Each line in the entries below that holds the word "Créer" belongs in the answer.

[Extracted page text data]
_ _ _ _ _ _ _

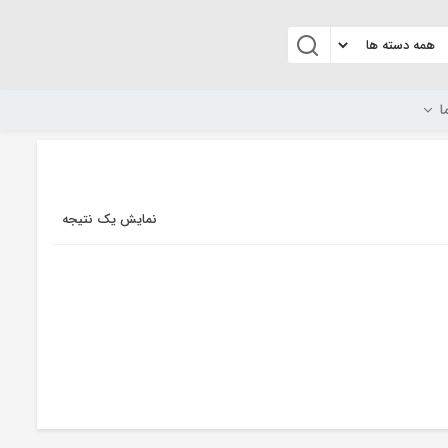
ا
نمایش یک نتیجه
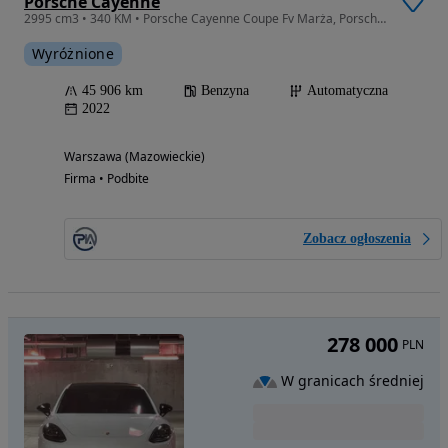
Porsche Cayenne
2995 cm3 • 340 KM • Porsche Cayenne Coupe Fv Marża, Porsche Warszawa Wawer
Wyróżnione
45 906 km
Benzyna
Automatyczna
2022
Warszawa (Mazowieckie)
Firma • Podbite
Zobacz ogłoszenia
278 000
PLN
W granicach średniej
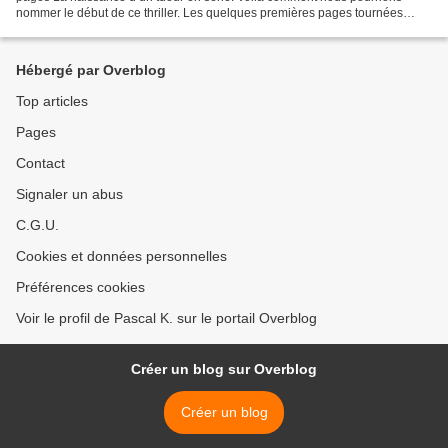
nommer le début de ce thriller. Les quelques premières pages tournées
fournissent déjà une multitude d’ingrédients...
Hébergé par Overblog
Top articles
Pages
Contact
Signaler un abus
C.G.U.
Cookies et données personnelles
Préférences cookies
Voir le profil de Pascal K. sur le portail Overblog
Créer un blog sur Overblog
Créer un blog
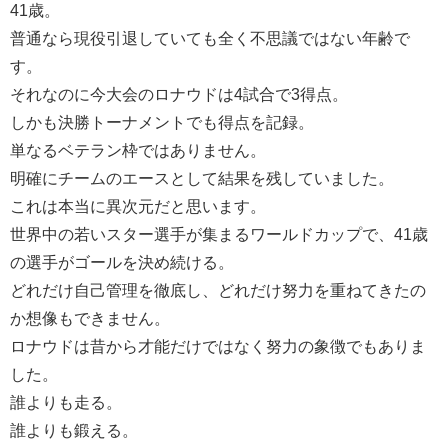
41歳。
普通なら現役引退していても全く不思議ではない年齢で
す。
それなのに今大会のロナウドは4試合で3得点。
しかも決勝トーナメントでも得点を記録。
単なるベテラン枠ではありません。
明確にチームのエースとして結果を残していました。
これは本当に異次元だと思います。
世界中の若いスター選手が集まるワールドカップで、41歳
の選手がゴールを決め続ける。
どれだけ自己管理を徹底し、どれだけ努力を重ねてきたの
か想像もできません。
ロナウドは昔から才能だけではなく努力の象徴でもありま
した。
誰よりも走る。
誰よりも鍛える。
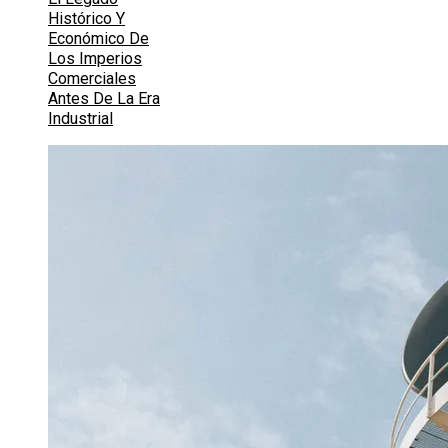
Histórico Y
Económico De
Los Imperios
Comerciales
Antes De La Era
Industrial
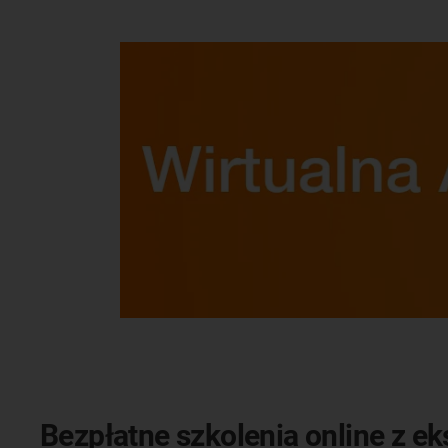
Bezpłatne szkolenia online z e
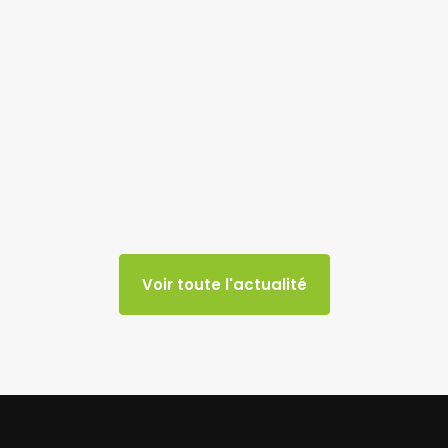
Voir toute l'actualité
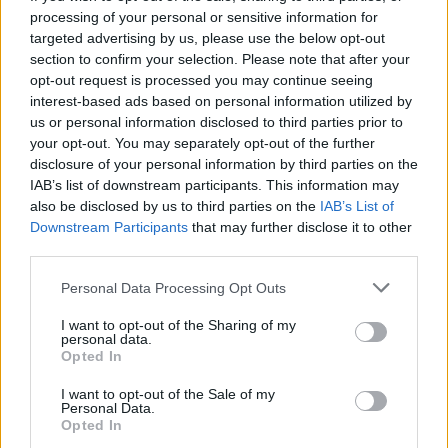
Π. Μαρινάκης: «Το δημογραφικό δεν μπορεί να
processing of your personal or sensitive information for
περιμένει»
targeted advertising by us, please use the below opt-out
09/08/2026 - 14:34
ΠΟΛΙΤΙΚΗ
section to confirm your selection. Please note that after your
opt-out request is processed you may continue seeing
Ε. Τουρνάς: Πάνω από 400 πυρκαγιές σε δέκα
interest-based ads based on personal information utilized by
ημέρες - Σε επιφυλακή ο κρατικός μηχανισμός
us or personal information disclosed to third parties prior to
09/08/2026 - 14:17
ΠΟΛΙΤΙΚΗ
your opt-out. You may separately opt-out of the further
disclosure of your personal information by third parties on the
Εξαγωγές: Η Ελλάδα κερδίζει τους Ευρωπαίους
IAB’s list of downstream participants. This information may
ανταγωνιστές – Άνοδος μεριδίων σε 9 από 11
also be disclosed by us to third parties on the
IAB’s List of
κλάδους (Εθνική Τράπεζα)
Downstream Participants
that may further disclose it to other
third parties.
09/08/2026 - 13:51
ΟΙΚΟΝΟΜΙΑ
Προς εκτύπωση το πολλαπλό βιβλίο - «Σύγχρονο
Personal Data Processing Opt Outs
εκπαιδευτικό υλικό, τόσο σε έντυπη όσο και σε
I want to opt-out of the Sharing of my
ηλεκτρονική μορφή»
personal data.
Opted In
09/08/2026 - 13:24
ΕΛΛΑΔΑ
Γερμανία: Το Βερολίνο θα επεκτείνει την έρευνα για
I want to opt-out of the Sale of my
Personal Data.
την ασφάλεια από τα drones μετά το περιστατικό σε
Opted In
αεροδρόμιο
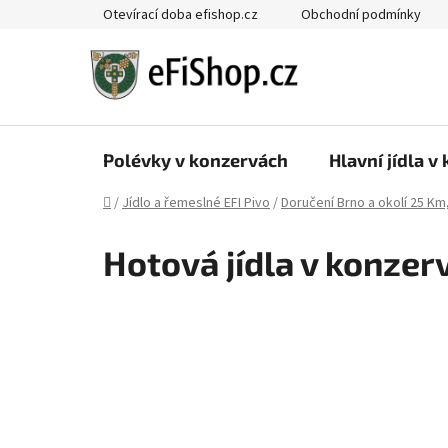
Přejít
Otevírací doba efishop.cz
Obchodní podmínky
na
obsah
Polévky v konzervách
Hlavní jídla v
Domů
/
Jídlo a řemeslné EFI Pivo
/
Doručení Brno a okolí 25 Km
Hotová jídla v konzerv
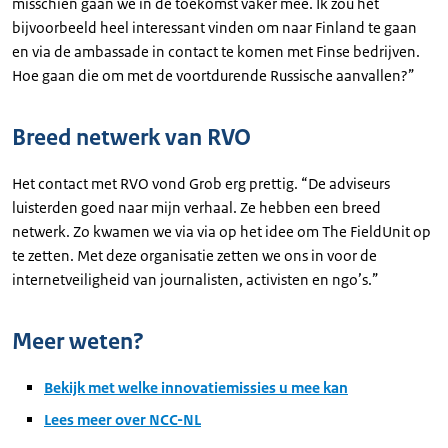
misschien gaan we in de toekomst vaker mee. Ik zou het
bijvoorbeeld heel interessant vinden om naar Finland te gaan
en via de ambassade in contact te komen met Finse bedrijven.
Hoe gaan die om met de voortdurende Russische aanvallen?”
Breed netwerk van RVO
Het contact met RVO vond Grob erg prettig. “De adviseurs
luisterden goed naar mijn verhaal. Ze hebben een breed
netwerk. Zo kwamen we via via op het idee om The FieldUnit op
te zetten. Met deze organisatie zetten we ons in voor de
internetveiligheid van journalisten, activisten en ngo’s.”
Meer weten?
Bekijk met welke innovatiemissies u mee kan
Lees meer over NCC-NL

_ _ _ _ _ _ _

[OUTPUT FOR THIS EXERCISE]
Créer un blog sur Overblog
Créer un blog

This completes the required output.